In short, when a receptor site on a host cell is overstimulated, it becomes tired and evicts the molecular blocker, which in the slide show example is serotonin, and then the receptor withdraws into the cell to regenerate. I believe that something similar happens to the receptor sites on the red blood cell. The red blood cell is not really a cell at all because it lacks a nucleus. It is a large molecule containing an iron ion at its center and at least four receptor sites on its surface to which bind oxygen or carbon dioxide molecules and which is responsible for completing the respiration process by transporting O2 and CO2 to and from the cells and lungs. These receptor sites are active 24 hours a day every day of one's life and I think that it is possible that these sites also sometimes get tired, and/or the iron ion loses its efficacy over time and an errant oxygen molecule will occasionally drop off. Oxygen is electrostatic and will form ionic bonds with certain places on certain molecules.

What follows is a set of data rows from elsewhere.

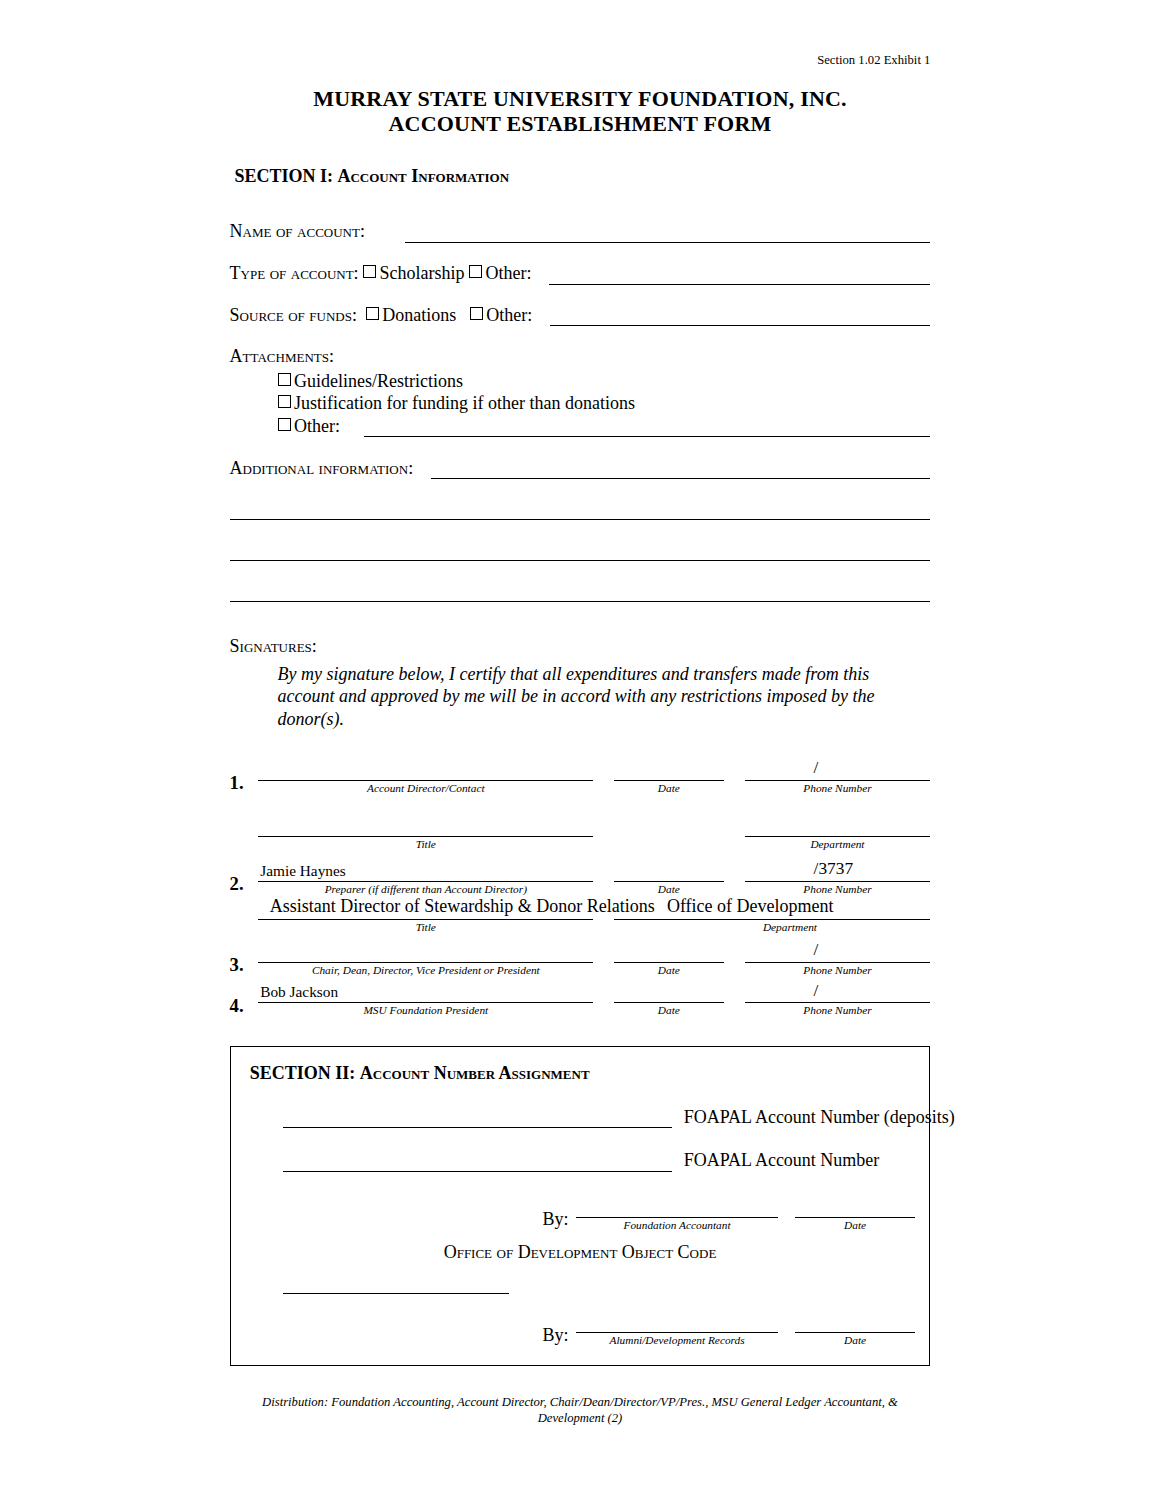Section 1.02 Exhibit 1
MURRAY STATE UNIVERSITY FOUNDATION, INC.ACCOUNT ESTABLISHMENT FORM
SECTION I: Account Information
Name of account:
Type of account: Scholarship Other:
Source of funds: Donations Other:
Attachments:
Guidelines/Restrictions
Justification for funding if other than donations
Other:
Additional information:
Signatures:
By my signature below, I certify that all expenditures and transfers made from this account and approved by me will be in accord with any restrictions imposed by the donor(s).
| 1. | Account Director/Contact | | Date | | / Phone Number |
| | Title | | | | Department |
| 2. | Jamie Haynes Preparer (if different than Account Director) | | Date | | /3737 Phone Number |
| | Assistant Director of Stewardship & Donor Relations Title | | Office of Development Department |
| 3. | Chair, Dean, Director, Vice President or President | | Date | | / Phone Number |
| 4. | Bob Jackson MSU Foundation President | | Date | | / Phone Number |
SECTION II: Account Number Assignment
FOAPAL Account Number (deposits)
FOAPAL Account Number
By: Foundation Accountant Date
Office of Development Object Code
By: Alumni/Development Records Date
Distribution: Foundation Accounting, Account Director, Chair/Dean/Director/VP/Pres., MSU General Ledger Accountant, & Development (2)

I believe that the abnormal cleavage sites on the normal peptides are areas to which those oxygen molecules have bound themselves, and when the peptide passes through the hydrophobic layer the oxygen will combine with the hydrogen molecules there to form a water molecule, thereby facilitating the enzyme's action on the peptide.

So, in a sense the development of Alzheimer's disease in an individual of advanced age can indeed be considered part of the normal aging process. I believe that a radical treatment involving complete replacement of hemoglobin with rejuvenated blood product might be an effective treatment for prion related diseases but, admittedly, I speculate.